US President Donald Trump today met with the heads of 18 US technology companies including Apple, Amazon and Microsoft to seek their help to make the government's computing systems more efficient.
The White House wants to update government information technology systems, cut costs, eliminate waste and improve service. Trump cited estimates that the government could save up to US$1 trillion (A$1.3 trillion) over 10 years through such measures.
"Our goal is to lead a sweeping transformation of the federal government’s technology that will deliver dramatically better services for citizens," Trump said. "Government needs to catch up with the technology revolution."
The executives are part of the so-called American Technology Council that Trump formed in May to support efforts to modernise the US government.
“The US should have the most modern government in the world.

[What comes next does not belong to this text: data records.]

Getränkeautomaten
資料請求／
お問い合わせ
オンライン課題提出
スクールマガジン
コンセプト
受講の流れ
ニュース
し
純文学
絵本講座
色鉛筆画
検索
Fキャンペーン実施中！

Today it doesn’t,” Apple CEO Tim Cook said
Amazon CEO Jeff Bezos said he wanted the Trump administration to make use of commercially available technologies, worker retraining, machine learning and artificial intelligence.
Before meeting with Trump, the CEOs met in 10 small group sessions with vice president Mike Pence, Treasury secretary Steve Mnuchin and Commerce secretary Wilbur Ross, along with the presidents of the Massachusetts Institute of Technology and Ohio State University.
Jared Kushner, Trump's son-in-law and adviser, said the administration wanted to "unleash the creativity of the private sector to provide citizen services in a way that has never happened before".
He said the administration was scrapping unneeded regulations for government computing systems, such as a rule on preventing Y2K issues. Most of the government's 6100 data centres can be consolidated and moved to a cloud-based storage system.
The White House is seeking to shrink government, reduce the federal workforce, and eliminate regulations.
Trump in March signed an order to overhaul the federal government and tapped Kushner to lead a White House Office of American Innovation to leverage business ideas and potentially privatise some government functions.
Many of the tech executives are eager to get White House help in dealing with regulatory and other policy issues such as visas for highly skilled workers.
Others attending include Alphabet executive chairman Eric Schmidt, venture capital firm Kleiner Perkins chairman John Doerr and the CEOs of Microsoft, IBM, Intel, Oracle, and Adobe. Facebook CEO Mark Zuckerberg was invited but could not attend because of a conflict, the company said.
A 2016 US Government Accountability Office report estimated the US government spent more than US$80 billion in IT annually, excluding classified operations.
In 2015, the US government made at least 7000 separate IT investments and some agencies were using systems that had components at least 50 years old.
"This structure is unsustainable," Kushner said.